Auch jetzt spüren die Norderstedter Verkehrsteilnehmer schon, wie belastend Baustellen oder „falsche“ Ampelschaltungen sind. Gerade im Berufsverkehr bilden sich Staus ohne Ende.

Die grundlegende Veränderung dieser Situation ist nur durch die intelligente Vernetzung unterschiedlicher Verkehrsträger und die Realisierung von Verkehrskonzepten möglich. Ich möchte mit diesem Verkehrskonzepten vor allem die Anteile des Fahrrad-, Fuß- und öffentlichen Verkehrs deutlich steigern. Dazu können unter anderem folgende Maßnahmen beitragen:

Um die Umweltbelastungen, die durch den Verkehr entstehen, zu reduzieren, ist es mir wichtig die Bedigungen für umweltfreundliche Verkehrsarten zu verbessern. Hier stelle ich mir den Ausbau des Radverkehrsnetzes, verbesserte Ampelschaltungen für Radfahrer und Fußgänger, umsteigefreundliche Fahrradabstellanlagen und die Bevorzugung von Busspuren vor. Weiterhin ist die Einrichtung von Mobilitätsstationen, in denen die Haltepunkte des öffentlichen Nahverkehrs, Fahrradverleih sowie Carsharing an einem Standortort gebündelt sind und ein bequemer Wechsel zwischen den Verkehrsmitteln stattfinden kann, eine notwendige Ergänzung für eine intelligente Vernetzung der unterschiedlichen Verkehrsträger.
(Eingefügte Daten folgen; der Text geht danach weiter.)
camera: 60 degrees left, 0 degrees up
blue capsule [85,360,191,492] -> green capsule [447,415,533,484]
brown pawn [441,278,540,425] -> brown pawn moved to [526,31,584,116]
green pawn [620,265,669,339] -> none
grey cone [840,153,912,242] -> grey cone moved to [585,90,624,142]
Jeder von trägt durch die Nutzung eines Autos mit Verbrennungsmotor zu Luftverschmutzung bei. Alternative Antriebe wie beim Elektroauto ermöglichen uns eine Zukunft ohne Abgase. Deshalb ist der Ausbau eines Netzes von Ladestationen für E-Autos unumgänglich. Des Weiteren gilt aber zuerst die Verbesserung des Baustellenmanagements und die Abstimmung der Baustellen mit den Hamburger Verkehrsbehörden.

Aber auch die Barrierefreiheit einer Stadt ist besonders wichtig. Barrierefreiheit bezeichnet im Allgemeinen die freie Zugänglichkeit und Benutzung von öffentlichen und privaten Räumen für Menschen mit Behinderung, älteren Menschen und Personen mit Kleinkindern. Aber auch jeder andere wird sicherlich schon einmal mit einem verstauchten Knöchel vor einer öffentlichen Treppe gestanden oder mühselig mit dem Fahrrad einen hinderlichen Bordstein überwunden und sich insgeheim eine barrierefreie Stadt gewünscht haben.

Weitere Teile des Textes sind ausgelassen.